* **What you have to do**
Copy out the lines of the entries from the line containing "text Kenmerk: 519394 [248, 422, 1152, 447]" up to and including the line containing "text Meer informatie", unchanged.

___ Records to process

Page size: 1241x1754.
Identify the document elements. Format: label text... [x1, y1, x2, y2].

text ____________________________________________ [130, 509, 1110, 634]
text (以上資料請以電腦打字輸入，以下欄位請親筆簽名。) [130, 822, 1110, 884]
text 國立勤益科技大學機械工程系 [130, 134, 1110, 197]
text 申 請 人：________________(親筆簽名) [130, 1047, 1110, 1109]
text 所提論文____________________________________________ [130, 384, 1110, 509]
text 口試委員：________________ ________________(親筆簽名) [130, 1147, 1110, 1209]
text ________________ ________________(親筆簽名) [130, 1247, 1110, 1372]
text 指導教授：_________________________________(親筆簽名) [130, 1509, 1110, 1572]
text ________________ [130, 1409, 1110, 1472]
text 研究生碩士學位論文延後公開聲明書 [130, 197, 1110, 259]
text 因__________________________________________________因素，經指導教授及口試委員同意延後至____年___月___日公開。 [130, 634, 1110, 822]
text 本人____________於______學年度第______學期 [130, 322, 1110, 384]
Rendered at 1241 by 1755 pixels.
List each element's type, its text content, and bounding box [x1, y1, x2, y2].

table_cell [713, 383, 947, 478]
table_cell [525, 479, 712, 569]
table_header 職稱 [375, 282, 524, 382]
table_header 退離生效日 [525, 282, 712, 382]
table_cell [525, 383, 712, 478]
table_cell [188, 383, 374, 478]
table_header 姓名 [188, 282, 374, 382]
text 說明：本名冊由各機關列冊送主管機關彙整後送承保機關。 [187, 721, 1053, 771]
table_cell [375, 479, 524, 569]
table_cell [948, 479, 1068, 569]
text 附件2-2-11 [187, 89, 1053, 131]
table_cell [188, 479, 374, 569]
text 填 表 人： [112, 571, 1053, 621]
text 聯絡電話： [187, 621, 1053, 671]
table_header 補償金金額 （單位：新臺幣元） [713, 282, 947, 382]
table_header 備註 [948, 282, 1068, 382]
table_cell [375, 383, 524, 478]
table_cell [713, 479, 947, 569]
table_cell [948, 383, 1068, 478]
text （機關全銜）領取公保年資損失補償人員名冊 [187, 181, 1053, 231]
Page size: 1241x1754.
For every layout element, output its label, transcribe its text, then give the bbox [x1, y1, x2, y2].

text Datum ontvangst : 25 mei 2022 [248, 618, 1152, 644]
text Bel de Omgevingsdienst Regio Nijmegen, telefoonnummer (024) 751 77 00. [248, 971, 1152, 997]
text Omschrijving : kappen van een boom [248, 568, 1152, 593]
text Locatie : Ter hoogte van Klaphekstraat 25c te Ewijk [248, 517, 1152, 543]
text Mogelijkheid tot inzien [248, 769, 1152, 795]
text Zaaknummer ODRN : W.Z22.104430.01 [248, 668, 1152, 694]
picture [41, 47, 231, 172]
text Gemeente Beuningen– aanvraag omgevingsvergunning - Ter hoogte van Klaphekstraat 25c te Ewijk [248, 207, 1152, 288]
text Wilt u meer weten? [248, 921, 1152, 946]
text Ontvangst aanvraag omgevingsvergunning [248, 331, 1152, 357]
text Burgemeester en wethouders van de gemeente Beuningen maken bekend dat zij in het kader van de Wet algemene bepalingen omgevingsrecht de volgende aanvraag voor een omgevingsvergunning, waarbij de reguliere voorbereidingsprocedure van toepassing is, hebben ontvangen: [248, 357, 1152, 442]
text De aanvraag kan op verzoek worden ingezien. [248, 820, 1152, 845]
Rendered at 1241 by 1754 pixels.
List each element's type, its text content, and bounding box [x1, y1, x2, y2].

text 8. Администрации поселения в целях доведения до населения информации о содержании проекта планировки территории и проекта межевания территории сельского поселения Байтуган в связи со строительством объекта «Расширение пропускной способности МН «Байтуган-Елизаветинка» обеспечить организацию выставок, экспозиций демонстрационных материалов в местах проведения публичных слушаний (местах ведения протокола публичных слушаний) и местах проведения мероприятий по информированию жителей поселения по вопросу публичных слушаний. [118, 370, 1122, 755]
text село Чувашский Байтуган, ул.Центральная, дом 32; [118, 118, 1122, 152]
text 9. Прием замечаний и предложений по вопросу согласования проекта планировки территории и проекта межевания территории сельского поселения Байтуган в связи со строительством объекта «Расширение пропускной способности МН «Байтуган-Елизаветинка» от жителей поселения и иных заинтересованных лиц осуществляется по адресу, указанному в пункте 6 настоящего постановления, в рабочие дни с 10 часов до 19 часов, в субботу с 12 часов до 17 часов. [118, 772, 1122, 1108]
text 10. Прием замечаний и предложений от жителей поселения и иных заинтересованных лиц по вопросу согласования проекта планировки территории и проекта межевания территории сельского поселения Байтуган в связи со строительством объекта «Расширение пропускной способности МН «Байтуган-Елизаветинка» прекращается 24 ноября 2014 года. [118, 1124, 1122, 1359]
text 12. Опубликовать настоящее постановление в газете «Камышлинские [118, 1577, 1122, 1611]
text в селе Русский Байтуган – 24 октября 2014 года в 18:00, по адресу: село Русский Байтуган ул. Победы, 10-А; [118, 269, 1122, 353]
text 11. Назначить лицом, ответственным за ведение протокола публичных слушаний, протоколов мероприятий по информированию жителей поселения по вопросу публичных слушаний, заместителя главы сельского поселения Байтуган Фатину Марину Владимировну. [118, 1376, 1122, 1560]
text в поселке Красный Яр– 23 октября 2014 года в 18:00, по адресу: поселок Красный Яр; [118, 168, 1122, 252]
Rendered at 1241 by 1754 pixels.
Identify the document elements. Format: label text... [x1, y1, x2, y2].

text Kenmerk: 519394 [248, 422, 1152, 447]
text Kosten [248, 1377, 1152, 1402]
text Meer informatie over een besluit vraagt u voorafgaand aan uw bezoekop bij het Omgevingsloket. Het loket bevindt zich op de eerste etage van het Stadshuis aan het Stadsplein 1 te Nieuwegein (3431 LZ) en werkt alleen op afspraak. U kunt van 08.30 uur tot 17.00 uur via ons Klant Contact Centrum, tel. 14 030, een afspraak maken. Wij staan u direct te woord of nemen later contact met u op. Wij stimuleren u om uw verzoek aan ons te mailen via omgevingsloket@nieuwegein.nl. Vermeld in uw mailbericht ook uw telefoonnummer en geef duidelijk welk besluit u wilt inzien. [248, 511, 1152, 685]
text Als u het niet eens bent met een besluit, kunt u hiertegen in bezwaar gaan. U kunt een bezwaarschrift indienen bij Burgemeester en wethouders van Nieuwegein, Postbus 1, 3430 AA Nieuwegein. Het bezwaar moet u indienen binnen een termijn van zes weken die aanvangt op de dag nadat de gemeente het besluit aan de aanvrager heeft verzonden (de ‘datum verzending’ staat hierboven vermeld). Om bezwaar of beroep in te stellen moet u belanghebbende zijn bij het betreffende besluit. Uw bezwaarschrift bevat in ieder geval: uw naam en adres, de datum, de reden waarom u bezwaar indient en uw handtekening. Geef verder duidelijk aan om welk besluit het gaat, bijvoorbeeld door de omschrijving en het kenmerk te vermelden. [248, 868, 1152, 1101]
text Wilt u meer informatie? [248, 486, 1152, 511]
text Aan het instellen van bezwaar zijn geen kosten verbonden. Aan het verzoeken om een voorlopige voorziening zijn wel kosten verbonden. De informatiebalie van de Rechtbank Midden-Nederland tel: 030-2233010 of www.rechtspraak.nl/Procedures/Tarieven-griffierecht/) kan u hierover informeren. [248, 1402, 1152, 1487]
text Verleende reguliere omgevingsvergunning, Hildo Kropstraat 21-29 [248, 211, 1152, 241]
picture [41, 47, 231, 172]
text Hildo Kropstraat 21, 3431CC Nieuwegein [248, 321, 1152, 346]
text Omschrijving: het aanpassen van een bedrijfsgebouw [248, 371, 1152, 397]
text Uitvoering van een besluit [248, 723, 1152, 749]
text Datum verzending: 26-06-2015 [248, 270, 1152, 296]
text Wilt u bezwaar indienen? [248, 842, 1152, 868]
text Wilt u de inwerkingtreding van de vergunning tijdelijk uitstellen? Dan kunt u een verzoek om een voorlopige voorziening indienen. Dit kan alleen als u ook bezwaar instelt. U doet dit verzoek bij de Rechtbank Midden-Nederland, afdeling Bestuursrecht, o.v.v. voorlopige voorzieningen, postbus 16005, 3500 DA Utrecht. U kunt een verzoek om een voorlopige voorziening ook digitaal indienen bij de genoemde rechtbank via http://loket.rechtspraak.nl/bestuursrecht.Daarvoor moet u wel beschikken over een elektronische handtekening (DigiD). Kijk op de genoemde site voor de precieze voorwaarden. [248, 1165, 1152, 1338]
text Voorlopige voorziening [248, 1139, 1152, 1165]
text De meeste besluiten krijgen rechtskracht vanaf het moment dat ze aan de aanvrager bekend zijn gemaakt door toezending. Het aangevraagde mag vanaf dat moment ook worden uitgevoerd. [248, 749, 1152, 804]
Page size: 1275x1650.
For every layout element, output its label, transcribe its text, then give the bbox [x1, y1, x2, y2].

______

* **Reply to the task**
text Kenmerk: 519394 [248, 422, 1152, 447]
text Kosten [248, 1377, 1152, 1402]
text Meer informatie over een besluit vraagt u voorafgaand aan uw bezoekop bij het Omgevingsloket. Het loket bevindt zich op de eerste etage van het Stadshuis aan het Stadsplein 1 te Nieuwegein (3431 LZ) en werkt alleen op afspraak. U kunt van 08.30 uur tot 17.00 uur via ons Klant Contact Centrum, tel. 14 030, een afspraak maken. Wij staan u direct te woord of nemen later contact met u op. Wij stimuleren u om uw verzoek aan ons te mailen via omgevingsloket@nieuwegein.nl. Vermeld in uw mailbericht ook uw telefoonnummer en geef duidelijk welk besluit u wilt inzien. [248, 511, 1152, 685]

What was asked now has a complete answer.